Excerpt:
+-------+
I remember the occasions when my colleagues made jokes about me, calling me a "double-adapter" in my presence, as though I were not even in the room. I remember one senior woman at work who took away my desk and chair to give to some FNG in my department to use - and when I asked her what I was supposed to sit on, she replied that she didn't care a damn if I sat at all - and don't think the new guy declined the office furniture upon seeing my discomfort. Yes, I am no stranger to prejudice. But those were the days before I started fighting back. Were it not for my thick skin, sense of humor and my sharp responses, I might have cracked up under the strain. I sympathize with Caster, regardless of her sexual orientation or gender identity. I freely admit I wouldn't have thought she was female by her appearance or her voice. I am the last person to criticize her for her voice, I still hesitate to make phone calls because it is the quickest way for me to get called "sir" - which I admit, still stings a bit. But even so, there is no law which makes a woman with a deep voice a man, simply because of her voice - otherwise Bea Arthur of "Maud" and "Golden Girls" fame would have certainly raised her voice about it.
All arguments aside about Caster's gender and results of tests yet to come - the signifigance of Caster Semenya for me as a trans woman, is the now increased awareness of the gender issue which this debacle has raised. Over the past week alone there has been an almost continual commentary by 5fm DJ's on the topic - some flattering, some not - and transgender people have been interviewed on live radio shows to explain what being transgender is all about. The public has been reading up on the subject online, asking questions, talking about it. Seeking the truth.What is gender?What makes a man or a woman male or female? Is it a choice? Is it wrong? And most importantly, where do THEY fit in?
+-------+
Supplied information:
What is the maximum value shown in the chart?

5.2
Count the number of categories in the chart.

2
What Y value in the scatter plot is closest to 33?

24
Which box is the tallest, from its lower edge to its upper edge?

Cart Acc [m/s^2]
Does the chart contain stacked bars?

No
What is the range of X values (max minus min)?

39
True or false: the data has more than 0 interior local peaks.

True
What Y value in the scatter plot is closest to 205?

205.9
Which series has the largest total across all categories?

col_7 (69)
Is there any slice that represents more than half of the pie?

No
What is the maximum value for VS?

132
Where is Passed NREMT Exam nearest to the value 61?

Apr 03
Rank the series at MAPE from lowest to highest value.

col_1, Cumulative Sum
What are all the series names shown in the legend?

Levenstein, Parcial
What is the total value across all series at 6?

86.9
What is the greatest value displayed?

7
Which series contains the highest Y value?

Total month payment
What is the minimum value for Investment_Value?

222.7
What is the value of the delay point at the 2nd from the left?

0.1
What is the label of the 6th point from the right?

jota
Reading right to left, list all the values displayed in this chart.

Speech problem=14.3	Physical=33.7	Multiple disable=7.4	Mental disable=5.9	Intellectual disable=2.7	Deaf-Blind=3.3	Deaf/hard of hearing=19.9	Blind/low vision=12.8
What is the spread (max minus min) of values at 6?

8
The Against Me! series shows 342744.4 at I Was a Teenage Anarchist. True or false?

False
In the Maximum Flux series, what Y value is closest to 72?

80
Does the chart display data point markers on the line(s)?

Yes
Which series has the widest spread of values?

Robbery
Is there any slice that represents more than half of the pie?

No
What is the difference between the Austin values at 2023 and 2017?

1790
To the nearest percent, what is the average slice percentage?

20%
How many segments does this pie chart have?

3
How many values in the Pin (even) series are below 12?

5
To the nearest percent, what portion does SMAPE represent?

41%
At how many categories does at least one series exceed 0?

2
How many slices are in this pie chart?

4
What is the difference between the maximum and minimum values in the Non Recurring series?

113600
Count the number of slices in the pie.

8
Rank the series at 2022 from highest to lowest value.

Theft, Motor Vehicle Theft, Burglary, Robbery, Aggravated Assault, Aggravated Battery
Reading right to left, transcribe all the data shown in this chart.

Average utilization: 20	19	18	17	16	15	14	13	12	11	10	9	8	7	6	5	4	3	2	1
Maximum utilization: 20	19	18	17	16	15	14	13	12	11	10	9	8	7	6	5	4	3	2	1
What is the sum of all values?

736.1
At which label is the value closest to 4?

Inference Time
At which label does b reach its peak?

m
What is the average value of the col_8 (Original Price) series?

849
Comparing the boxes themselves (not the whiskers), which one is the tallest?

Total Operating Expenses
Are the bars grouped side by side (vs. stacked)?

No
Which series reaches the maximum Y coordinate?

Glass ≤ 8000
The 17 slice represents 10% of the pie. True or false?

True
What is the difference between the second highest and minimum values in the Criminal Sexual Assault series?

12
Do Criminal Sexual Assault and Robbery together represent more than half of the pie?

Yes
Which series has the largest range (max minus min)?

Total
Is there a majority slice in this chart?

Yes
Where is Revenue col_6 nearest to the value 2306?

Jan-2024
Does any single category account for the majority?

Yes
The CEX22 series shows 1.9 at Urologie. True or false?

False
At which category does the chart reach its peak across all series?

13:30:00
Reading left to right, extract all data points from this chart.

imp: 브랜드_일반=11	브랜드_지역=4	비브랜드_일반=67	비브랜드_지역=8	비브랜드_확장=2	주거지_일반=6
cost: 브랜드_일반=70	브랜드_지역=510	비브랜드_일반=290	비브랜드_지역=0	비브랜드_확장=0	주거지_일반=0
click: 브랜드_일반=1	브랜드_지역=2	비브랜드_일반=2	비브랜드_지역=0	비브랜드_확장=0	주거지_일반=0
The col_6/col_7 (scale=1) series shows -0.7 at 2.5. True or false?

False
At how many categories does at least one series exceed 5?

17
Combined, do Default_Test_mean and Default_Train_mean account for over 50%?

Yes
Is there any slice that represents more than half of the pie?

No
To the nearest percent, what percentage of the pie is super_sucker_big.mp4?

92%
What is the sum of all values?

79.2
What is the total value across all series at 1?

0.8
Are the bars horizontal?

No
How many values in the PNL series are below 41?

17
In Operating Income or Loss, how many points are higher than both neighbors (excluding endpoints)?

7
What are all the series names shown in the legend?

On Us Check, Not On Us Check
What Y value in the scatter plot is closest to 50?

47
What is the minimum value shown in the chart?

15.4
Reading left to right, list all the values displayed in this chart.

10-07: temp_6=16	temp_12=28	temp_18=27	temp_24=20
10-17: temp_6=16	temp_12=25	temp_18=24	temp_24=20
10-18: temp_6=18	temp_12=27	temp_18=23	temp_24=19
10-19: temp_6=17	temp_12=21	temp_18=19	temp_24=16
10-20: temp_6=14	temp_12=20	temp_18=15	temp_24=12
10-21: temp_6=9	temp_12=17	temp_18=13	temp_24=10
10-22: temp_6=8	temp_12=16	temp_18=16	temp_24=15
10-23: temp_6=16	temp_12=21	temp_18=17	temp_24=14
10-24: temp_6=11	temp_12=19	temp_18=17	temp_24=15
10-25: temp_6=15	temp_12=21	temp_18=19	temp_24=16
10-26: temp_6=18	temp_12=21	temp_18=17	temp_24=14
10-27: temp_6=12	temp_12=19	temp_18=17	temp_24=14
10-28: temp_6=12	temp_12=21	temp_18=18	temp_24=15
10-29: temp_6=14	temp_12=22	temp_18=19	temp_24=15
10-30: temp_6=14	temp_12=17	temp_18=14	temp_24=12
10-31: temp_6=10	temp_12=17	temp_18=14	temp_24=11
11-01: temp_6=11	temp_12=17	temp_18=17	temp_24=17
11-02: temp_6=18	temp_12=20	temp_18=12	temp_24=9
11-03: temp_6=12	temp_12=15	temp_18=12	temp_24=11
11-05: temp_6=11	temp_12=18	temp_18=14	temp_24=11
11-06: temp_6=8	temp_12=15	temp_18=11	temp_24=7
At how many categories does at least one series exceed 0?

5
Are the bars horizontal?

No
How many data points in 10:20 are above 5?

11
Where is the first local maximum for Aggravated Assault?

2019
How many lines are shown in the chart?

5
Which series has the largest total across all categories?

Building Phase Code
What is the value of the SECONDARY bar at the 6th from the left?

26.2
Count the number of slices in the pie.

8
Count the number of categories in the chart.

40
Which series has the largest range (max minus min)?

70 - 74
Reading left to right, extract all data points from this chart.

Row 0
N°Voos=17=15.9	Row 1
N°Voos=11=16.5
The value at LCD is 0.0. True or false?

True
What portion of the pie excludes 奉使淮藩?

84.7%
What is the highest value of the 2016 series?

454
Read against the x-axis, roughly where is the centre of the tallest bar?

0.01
+-------+
Exercise A:
Quote each question that closes the Caster Semenya piece.
Exercise B:
Continue the Caster Semenya piece from its final sentence.

Written answer A:
- What is gender?
- What makes a man or a woman male or female?
- Is it a choice?
- Is it wrong?
- And most importantly, where do THEY fit in?

Written answer B:
I am happy to see the improvement between last year and this year in terms of attitude of the South African public and in terms of support for Caster and clearly showing a more accepting atmosphere. In a country where gay men and women and transgender people - in fact anyone who defies or challenges the defined traditional gender binary - face violence and "corrective rape", this is refreshing indeed.
If only the ANC government - which carries a reputation for leading a country with the most human rights oriented constitution on Earth would live up to that reputation - and make more visible attempts to end such hate crime in other areas of South African society as well, and not just where they can score a few brownie points ahead of the Soccer World Cup. If only they would support the pink community's equality and civil rights, instead of making alliances with groups that threaten it.
As a matter of interest, in the Sunday papers this last weekend, I noted a comment by a columnist which said something to the effect that if South Africans had shown as much tolerance and acceptance a year ago as they have for Caster, then Eudy Simalane, Captain of the women's national football team (who was raped and murdered for being lesbian) would still be alive today - and I have to admit, I find the irony in that comment striking and most revealing of all.